## Short task:
Can you arrange the lines below as a Markdown table with the columns Number and Line, starting at the line containing "collector number: 8658(3)" and ending at the line containing "genus: Astragalus", with blank lines left out?

Begin

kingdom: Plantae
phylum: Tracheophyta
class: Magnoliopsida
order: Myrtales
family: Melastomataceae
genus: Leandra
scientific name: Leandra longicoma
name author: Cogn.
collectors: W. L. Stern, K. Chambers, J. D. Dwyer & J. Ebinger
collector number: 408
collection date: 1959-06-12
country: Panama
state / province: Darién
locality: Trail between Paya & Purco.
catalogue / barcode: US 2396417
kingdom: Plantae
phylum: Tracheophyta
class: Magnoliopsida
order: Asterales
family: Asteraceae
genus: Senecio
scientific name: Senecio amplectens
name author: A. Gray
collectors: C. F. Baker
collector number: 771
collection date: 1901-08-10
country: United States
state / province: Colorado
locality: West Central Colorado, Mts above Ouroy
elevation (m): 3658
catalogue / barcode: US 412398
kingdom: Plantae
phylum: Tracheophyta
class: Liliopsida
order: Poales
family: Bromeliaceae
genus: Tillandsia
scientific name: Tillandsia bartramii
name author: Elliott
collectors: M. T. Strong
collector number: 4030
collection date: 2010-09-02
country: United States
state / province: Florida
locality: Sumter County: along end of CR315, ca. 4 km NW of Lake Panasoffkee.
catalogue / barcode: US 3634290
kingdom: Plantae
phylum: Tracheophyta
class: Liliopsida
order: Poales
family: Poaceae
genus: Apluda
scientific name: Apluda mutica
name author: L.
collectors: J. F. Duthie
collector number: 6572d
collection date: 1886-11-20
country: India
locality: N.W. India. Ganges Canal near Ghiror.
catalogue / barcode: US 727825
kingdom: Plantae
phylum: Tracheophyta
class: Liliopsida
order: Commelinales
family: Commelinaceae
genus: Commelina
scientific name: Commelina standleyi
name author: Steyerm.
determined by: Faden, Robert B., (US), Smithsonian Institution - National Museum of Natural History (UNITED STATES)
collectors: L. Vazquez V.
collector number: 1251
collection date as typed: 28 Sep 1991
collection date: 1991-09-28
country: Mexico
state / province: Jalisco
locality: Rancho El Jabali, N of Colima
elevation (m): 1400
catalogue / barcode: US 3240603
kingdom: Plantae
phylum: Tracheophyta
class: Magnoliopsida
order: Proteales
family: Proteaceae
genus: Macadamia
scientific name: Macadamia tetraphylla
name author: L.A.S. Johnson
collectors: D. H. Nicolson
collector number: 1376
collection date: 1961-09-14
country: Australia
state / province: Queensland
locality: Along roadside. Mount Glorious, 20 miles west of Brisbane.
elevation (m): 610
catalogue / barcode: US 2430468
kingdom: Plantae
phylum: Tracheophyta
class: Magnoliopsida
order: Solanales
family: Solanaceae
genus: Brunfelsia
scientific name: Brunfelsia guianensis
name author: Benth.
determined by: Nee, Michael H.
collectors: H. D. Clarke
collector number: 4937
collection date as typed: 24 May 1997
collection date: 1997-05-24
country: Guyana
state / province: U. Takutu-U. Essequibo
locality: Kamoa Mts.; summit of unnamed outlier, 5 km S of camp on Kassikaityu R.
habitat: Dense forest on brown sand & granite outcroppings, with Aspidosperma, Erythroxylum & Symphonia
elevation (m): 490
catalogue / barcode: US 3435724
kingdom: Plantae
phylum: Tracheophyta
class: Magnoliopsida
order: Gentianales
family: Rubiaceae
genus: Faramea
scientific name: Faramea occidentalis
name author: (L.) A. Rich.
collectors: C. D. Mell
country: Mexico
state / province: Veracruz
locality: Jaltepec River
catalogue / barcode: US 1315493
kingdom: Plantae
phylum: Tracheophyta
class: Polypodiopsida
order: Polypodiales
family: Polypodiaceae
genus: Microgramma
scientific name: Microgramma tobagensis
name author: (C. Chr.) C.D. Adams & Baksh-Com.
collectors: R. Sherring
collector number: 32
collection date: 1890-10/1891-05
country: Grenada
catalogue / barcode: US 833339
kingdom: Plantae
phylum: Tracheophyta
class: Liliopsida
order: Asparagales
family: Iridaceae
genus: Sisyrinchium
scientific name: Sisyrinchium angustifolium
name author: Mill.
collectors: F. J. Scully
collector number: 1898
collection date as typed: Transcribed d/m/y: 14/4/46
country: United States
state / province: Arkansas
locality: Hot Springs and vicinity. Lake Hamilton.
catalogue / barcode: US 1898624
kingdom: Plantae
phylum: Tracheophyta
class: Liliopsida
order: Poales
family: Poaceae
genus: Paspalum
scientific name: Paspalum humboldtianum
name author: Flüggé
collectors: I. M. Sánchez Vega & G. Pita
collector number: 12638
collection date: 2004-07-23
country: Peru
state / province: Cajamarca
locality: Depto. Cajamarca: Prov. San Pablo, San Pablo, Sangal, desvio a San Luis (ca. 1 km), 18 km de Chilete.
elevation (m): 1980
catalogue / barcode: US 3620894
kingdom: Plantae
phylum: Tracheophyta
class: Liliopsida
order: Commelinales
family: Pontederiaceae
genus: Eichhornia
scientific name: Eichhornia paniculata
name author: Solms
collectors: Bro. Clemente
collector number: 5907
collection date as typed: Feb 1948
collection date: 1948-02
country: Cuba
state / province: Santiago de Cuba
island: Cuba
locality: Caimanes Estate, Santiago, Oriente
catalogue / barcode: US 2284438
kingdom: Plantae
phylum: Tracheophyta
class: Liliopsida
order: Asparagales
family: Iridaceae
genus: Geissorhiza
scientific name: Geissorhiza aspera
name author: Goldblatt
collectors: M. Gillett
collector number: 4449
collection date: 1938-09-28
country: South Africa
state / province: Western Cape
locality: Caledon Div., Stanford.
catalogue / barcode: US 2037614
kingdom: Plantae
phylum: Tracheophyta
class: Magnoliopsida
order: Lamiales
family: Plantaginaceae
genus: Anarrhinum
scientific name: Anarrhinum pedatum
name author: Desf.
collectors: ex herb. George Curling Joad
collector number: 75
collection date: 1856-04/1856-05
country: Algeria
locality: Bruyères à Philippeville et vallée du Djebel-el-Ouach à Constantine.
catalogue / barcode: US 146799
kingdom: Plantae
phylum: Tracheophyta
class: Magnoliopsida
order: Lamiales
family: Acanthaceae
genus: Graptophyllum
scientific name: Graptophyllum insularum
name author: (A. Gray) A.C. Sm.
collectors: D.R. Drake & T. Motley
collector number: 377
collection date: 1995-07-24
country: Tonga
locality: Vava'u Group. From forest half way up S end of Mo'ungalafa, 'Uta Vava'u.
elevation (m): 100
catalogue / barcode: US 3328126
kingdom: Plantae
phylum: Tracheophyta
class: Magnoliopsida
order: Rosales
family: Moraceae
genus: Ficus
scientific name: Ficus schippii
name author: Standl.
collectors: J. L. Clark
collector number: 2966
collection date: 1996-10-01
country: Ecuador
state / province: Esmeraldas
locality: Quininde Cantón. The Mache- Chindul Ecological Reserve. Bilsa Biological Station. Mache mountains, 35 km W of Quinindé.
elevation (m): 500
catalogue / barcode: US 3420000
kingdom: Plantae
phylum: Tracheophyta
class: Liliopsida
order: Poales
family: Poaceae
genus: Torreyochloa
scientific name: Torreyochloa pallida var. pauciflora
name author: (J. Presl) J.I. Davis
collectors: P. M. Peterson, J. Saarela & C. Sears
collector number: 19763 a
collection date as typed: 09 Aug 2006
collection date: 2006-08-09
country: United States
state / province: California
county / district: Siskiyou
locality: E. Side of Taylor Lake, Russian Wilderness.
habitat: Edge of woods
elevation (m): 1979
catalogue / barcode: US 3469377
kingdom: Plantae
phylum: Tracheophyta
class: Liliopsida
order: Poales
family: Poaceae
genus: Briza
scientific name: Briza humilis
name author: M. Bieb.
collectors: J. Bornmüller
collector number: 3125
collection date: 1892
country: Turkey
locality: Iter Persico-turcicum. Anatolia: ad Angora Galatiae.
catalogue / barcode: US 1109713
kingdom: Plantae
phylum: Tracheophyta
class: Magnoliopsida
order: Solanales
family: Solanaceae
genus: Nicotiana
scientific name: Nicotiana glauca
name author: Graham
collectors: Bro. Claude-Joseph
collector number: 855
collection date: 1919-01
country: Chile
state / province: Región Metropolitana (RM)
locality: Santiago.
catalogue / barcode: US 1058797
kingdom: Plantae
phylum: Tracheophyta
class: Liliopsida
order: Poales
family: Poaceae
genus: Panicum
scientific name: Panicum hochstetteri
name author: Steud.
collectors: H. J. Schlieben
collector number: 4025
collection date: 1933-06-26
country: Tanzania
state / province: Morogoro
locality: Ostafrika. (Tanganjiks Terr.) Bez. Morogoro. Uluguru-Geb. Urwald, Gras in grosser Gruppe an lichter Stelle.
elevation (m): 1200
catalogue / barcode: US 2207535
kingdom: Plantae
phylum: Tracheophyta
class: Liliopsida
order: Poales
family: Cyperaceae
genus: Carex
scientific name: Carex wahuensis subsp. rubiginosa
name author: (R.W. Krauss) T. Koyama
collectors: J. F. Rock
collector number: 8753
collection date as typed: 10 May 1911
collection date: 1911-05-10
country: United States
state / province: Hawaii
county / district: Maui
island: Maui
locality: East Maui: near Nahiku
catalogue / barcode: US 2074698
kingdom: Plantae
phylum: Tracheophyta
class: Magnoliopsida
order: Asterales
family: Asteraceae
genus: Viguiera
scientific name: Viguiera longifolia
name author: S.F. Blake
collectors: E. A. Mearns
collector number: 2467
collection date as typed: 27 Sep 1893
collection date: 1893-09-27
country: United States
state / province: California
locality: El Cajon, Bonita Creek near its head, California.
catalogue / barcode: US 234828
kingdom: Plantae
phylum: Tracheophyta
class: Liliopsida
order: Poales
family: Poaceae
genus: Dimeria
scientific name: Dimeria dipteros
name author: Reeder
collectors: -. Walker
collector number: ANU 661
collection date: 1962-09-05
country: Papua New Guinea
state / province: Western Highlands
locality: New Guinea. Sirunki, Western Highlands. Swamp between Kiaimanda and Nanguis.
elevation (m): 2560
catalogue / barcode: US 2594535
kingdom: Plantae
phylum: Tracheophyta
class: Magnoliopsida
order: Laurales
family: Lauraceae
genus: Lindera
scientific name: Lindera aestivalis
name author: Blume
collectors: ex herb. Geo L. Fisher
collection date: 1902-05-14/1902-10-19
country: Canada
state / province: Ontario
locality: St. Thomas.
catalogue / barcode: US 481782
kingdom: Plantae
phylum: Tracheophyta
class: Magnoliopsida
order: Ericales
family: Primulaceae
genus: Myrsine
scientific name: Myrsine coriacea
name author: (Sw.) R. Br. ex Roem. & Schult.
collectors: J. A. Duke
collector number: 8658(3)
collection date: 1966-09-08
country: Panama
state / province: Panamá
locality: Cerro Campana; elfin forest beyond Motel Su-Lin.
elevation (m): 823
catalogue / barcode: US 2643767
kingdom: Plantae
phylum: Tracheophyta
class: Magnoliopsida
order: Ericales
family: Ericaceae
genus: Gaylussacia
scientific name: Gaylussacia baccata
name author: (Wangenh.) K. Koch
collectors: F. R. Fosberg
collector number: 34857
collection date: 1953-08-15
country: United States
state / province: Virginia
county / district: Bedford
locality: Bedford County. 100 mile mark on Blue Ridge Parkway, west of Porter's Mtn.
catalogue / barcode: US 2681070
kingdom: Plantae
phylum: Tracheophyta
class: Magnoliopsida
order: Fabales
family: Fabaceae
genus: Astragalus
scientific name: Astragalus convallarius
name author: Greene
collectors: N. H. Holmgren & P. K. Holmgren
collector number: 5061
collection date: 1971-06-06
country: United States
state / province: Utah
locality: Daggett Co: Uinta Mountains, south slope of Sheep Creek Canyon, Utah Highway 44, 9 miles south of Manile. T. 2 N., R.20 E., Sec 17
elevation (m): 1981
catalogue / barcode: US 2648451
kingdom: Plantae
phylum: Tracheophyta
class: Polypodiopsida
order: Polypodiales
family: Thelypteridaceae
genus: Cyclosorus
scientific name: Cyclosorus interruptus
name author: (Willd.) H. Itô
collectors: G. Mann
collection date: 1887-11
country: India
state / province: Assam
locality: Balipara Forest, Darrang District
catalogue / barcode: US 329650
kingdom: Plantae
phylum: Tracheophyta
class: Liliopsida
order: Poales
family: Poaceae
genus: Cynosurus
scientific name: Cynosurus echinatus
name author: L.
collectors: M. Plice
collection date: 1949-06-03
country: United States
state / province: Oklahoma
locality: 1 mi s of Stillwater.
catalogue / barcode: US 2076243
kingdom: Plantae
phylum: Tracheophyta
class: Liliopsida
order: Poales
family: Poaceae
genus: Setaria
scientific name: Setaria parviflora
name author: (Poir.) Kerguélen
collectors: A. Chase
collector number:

End

## Worked solution:
| Number | Line |
|---|---|
| 1 | collector number: 8658(3) |
| 2 | collection date: 1966-09-08 |
| 3 | country: Panama |
| 4 | state / province: Panamá |
| 5 | locality: Cerro Campana; elfin forest beyond Motel Su-Lin. |
| 6 | elevation (m): 823 |
| 7 | catalogue / barcode: US 2643767 |
| 8 | kingdom: Plantae |
| 9 | phylum: Tracheophyta |
| 10 | class: Magnoliopsida |
| 11 | order: Ericales |
| 12 | family: Ericaceae |
| 13 | genus: Gaylussacia |
| 14 | scientific name: Gaylussacia baccata |
| 15 | name author: (Wangenh.) K. Koch |
| 16 | collectors: F. R. Fosberg |
| 17 | collector number: 34857 |
| 18 | collection date: 1953-08-15 |
| 19 | country: United States |
| 20 | state / province: Virginia |
| 21 | county / district: Bedford |
| 22 | locality: Bedford County. 100 mile mark on Blue Ridge Parkway, west of Porter's Mtn. |
| 23 | catalogue / barcode: US 2681070 |
| 24 | kingdom: Plantae |
| 25 | phylum: Tracheophyta |
| 26 | class: Magnoliopsida |
| 27 | order: Fabales |
| 28 | family: Fabaceae |
| 29 | genus: Astragalus |